Let’s look at what we currently have: A pleasant toggle behavior between the Triage and the in-flight columns, and also a custom drag-and-drop framework that’s becoming quite feature-rich (for our needs, we’ve hit the limits of Compose’s drag-and-drop APIs a long time ago).

What if we combine these things to make that interaction better? What if I add a trigger that fires when a card is dragged over the in-flight column headers, and it toggles the sections while the card is still being dragged? That couldn’t possibly w…

Yes! Yes!!! This. Is. It. Even unpolished, this implementation already feels so good! From this moment on, we are totally, positively sure that the native version is worth it. Our process allows us to revert to the web-based implementation at any moment at our discretion (what a luxury!), but this is our Rubicon.

Checking for doneness

Of course, there’s a lot more to the Card Table than moving cards around.

The Web Team has to implement a minimal but complete set of features for launch, building upon a great foundation that they already have in place. On mobile, Card Table is the biggest native feature attempted so far, which means it’s mostly a green-field project. That is good and distressing at the same time.

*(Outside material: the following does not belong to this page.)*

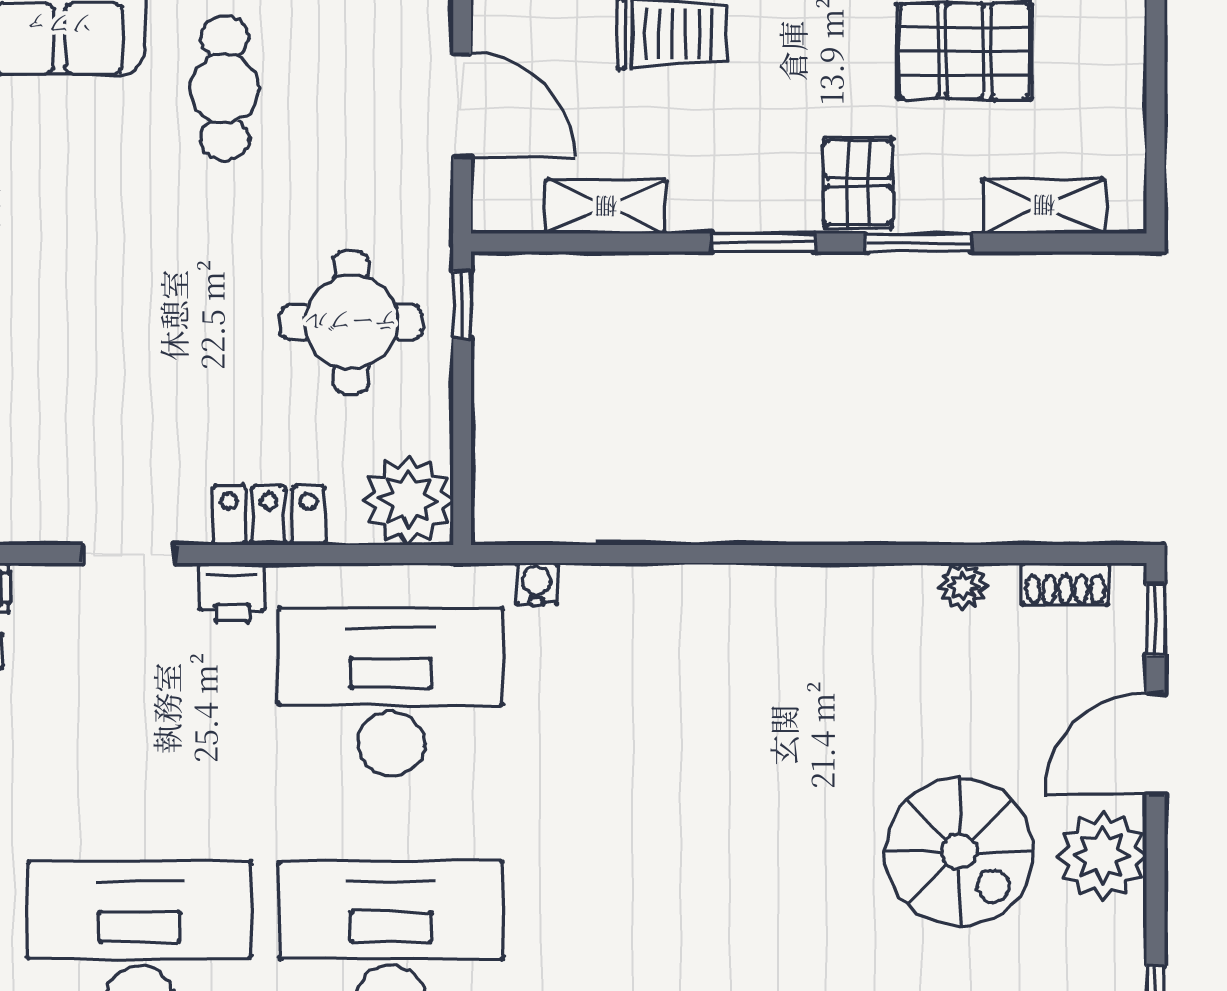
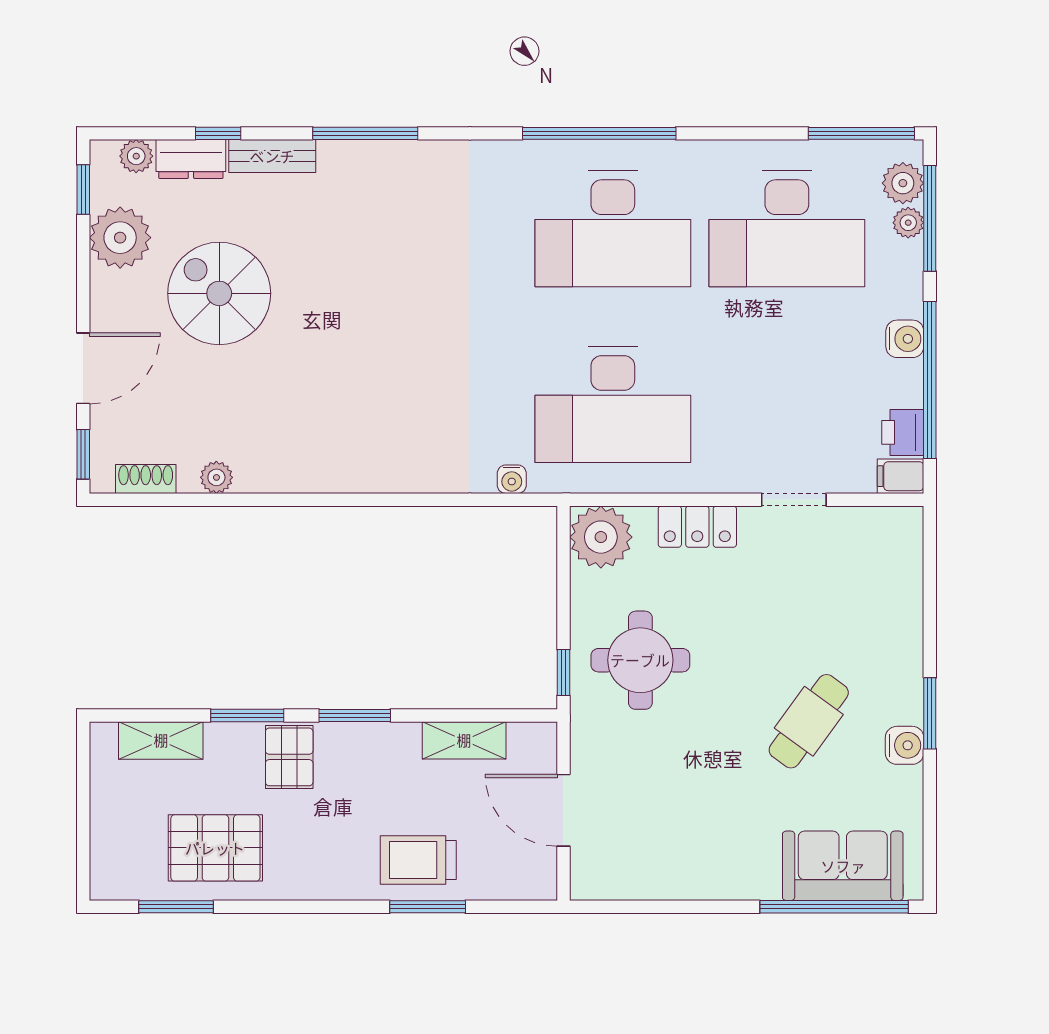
cafe table: (224, 88) -> (809, 721), moved, turned 36
printer: (232, 593) -> (723, 473), removed
plant: (1102, 856) -> (120, 238), moved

After the first 6-week cycle spent exploring, we have one more cycle to actually ship production-grade version 1.0. We’ll get no extra development help, and six really means six. These constraints prevent us from delivering cooked-to-death software. By default (an imperfect analogy alert!), we aim for medium, but in this case, we aren’t afraid to serve it rare.

So we pick up the good ol’ scope hammer and start swinging it mercilessly. It’s tough, and it’s a difficult skill to master, but you have to kill your darlings to be able to ship. So…

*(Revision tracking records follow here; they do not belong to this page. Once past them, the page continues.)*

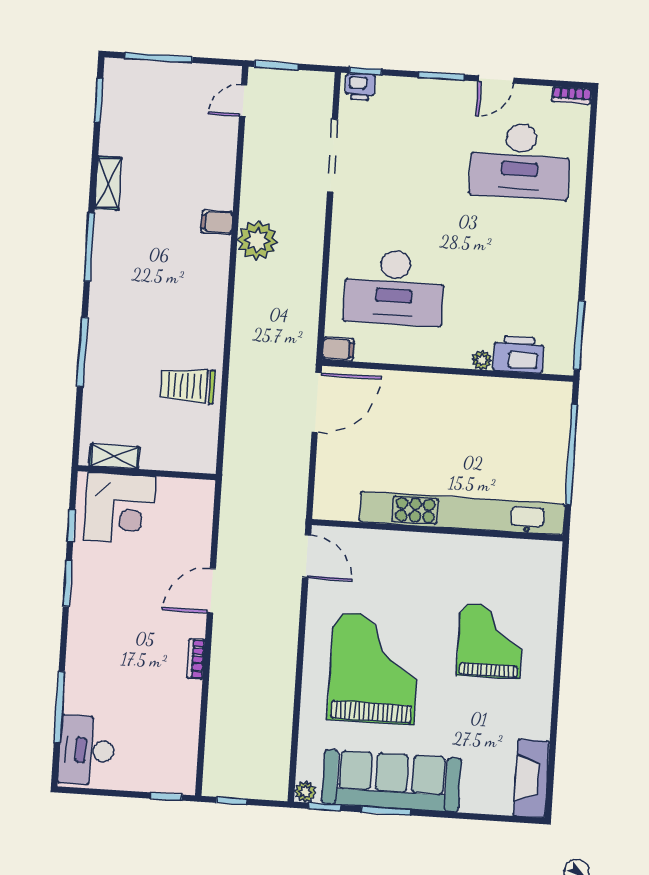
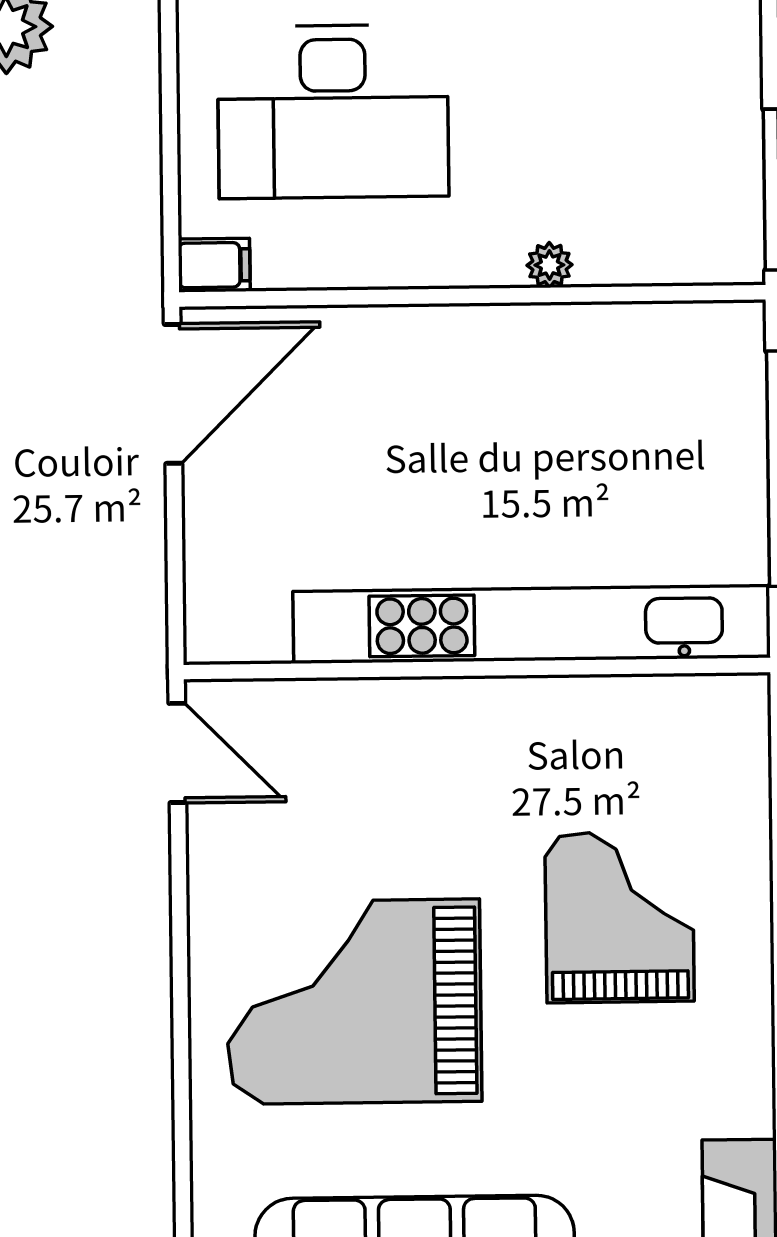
printer: (519, 354) -> (634, 245), removed
grand piano: (374, 668) -> (354, 1002), turned -90

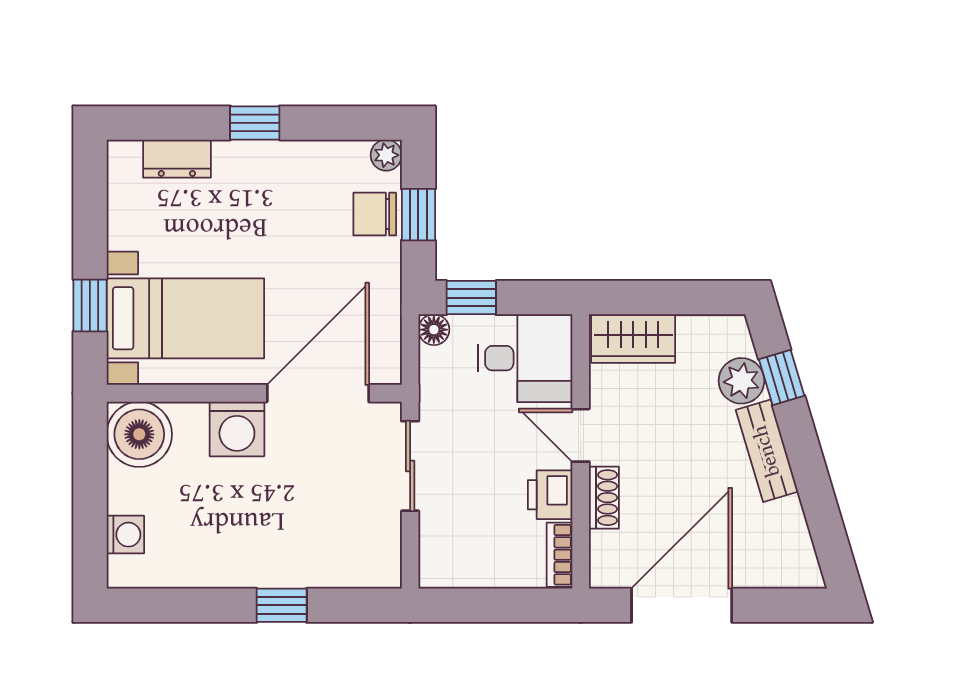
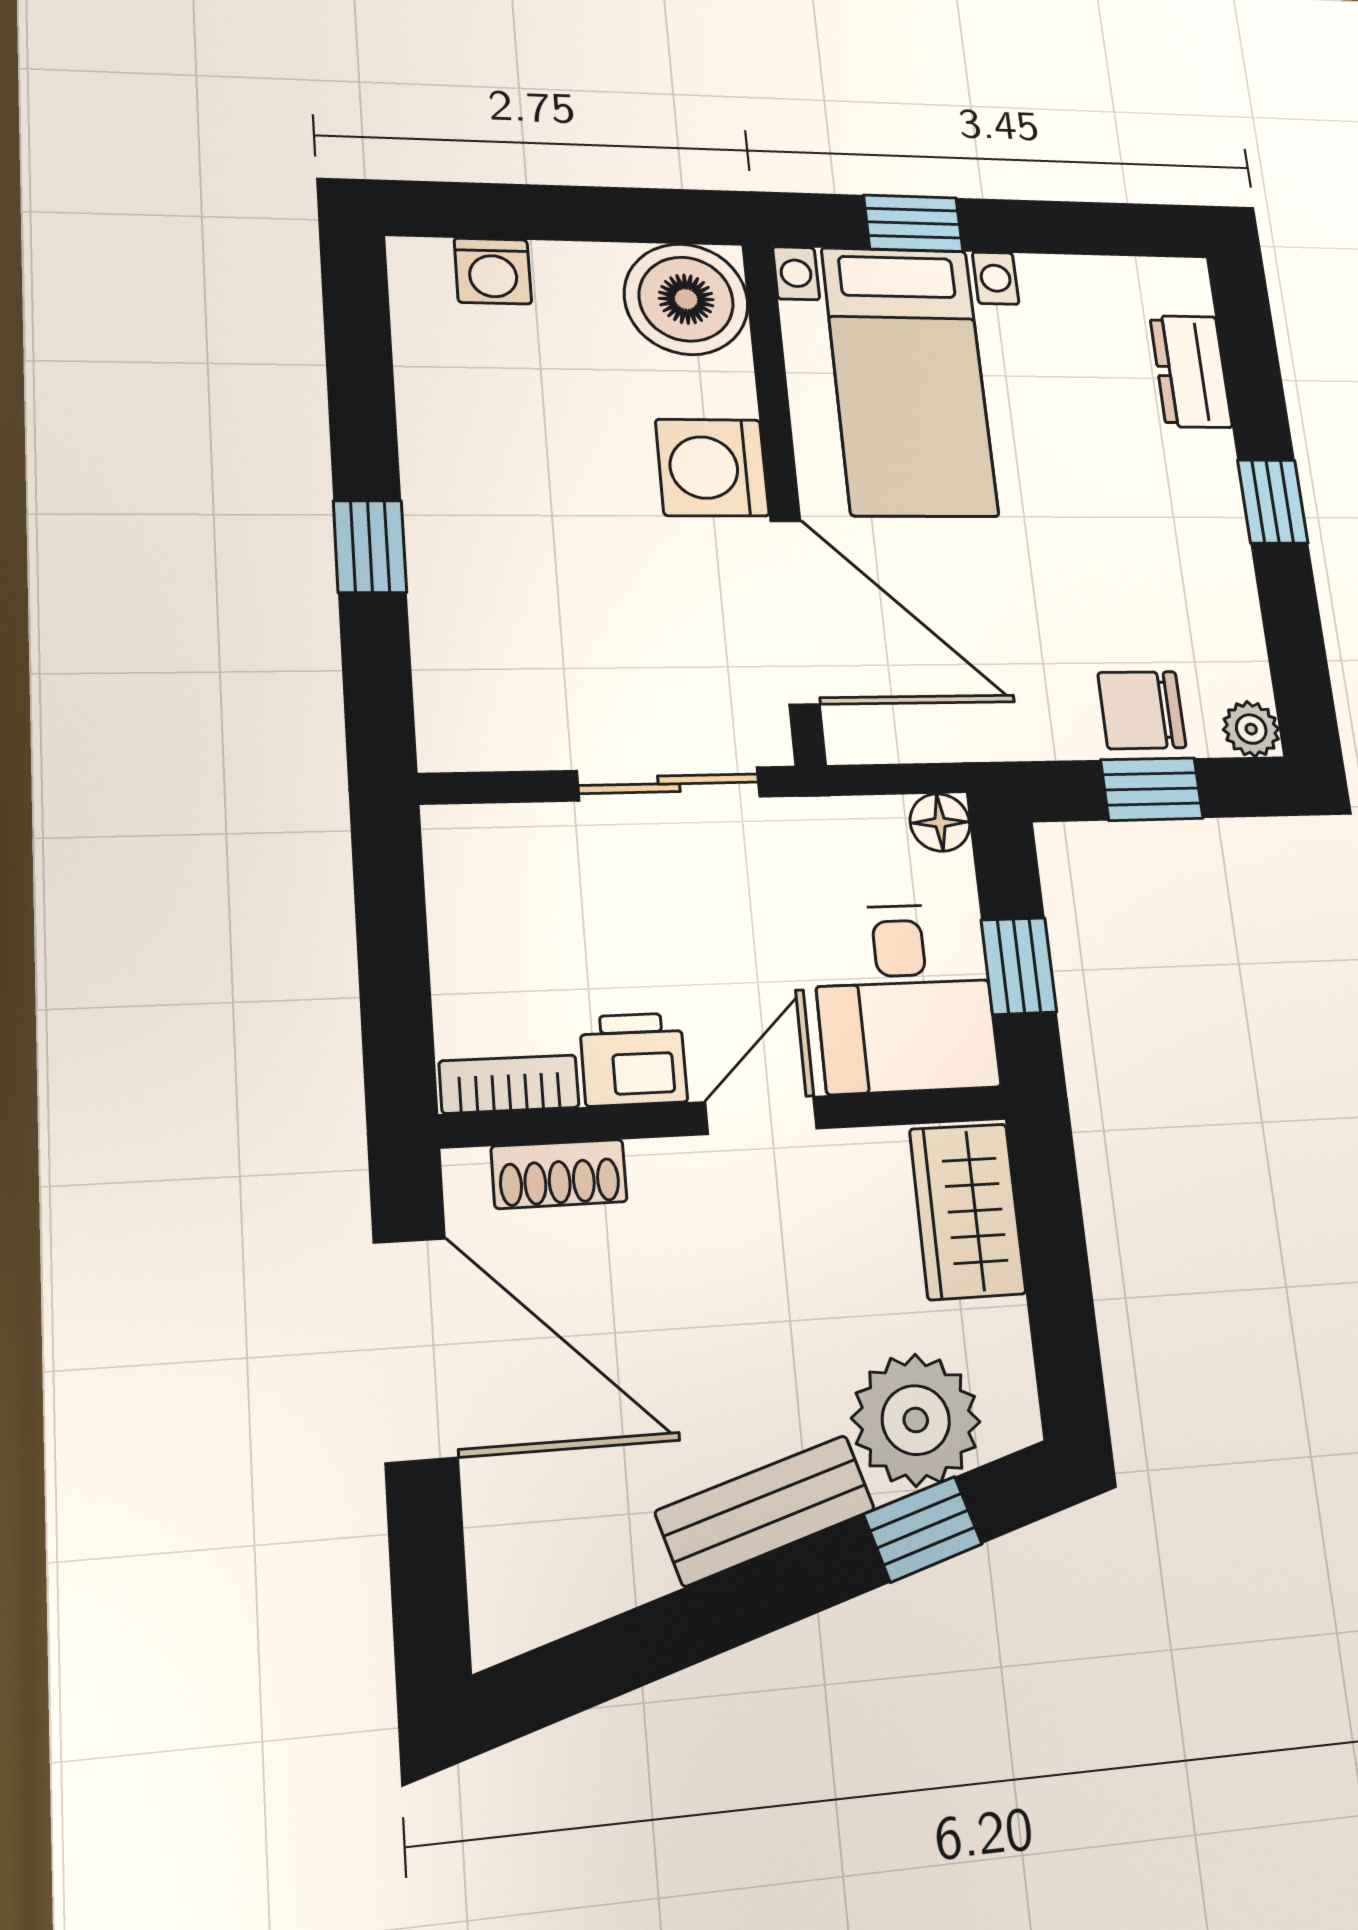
chair: (375, 214) -> (1142, 710), turned -90
window: (471, 298) -> (1019, 966), moved
plant: (741, 381) -> (916, 1420), width x1.36, depth x1.36
shoe rack: (604, 498) -> (559, 1174), moved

Optimistic updates? Only where absolutely needed. Empty states? Better design the UI in a way there’s nothing extra to implement. Haptic feedback? Yes, but again, only when absolutely needed. What about the Card Table context menu?

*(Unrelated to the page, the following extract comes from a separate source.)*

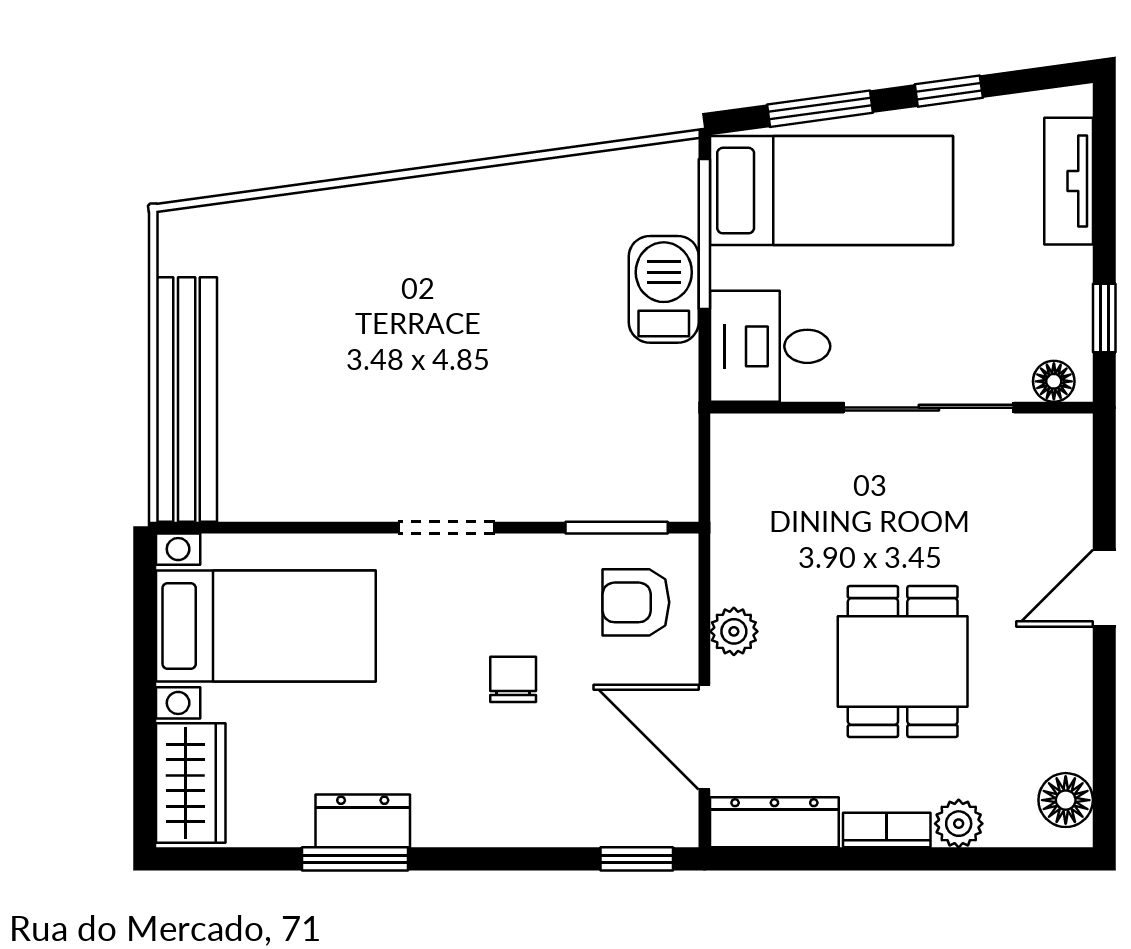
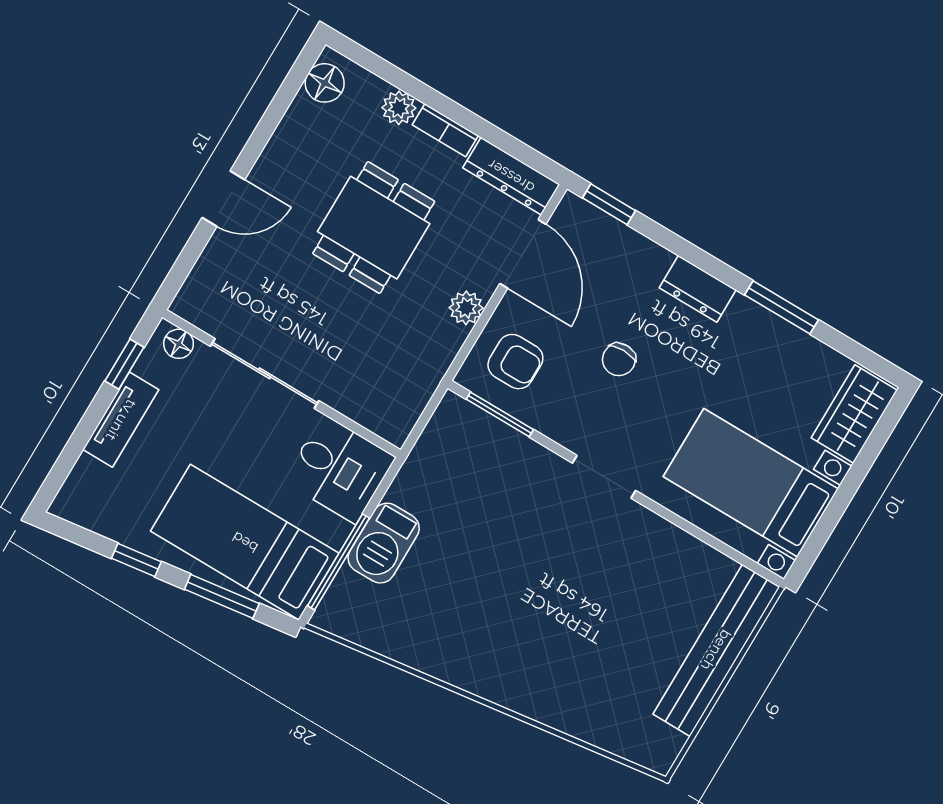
tv unit: (1069, 181) -> (121, 420), moved
dresser: (363, 821) -> (698, 289), moved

Card Table context menu on the web

Looks essential, doesn’t it? Nah, not for v1.0, sorry. But then there’s the column context menu:

Column context menu on the web

That also looks like too much for our humble v1, but at the same time, some of the options are genuinely useful. Let’s see what we can squeeze in, but we won’t sweat over this. Basecamp is web-first anyway.

Here’s the plot twist: In the end, it turns out we have enough time to add most of the menu options, and one of them is particularly interesting. The web version allows dragging and dropping whole columns, to reorder them:

For several reasons, this isn’t feasible right now. But wait, can we offer you at least something?

Of course we can! It’s judo time: Given that you’ll set up your Card Table once at the beginning (and probably on the web), we can afford to go with the simplest UI possible. I jump straight into the code, throwing a couple of the most basic components on the screen (buttons are the best, a freeform text input is a hassle), and we have this:

Granted, this isn’t as spectacular or hands-on as drag and drop, but is it better than nothing and will it allow you to achieve your goal in the end? Yes and yes. Jamie likes it, and it took less than an hour. Great! Next, please…

Ship stuff that matters

Fast forward several months, and this is what Card Table looks like now:

There are some small pieces added or polished here and there, but there never was a second Card Table cycle. Our iOS friends, having slightly different priorities, shipped with even less! And you know what? It was just fine. Or more than fine, actually — the feature works great, our customers seem to love it, and development-wise, the effort/value ratio is awesome.

This is the magic of Shape Up. Embrace the constraints, give the team autonomy, and enjoy the ride instead of dreading the death march. The results will surprise you, and you’ll have a lot of fun in the process.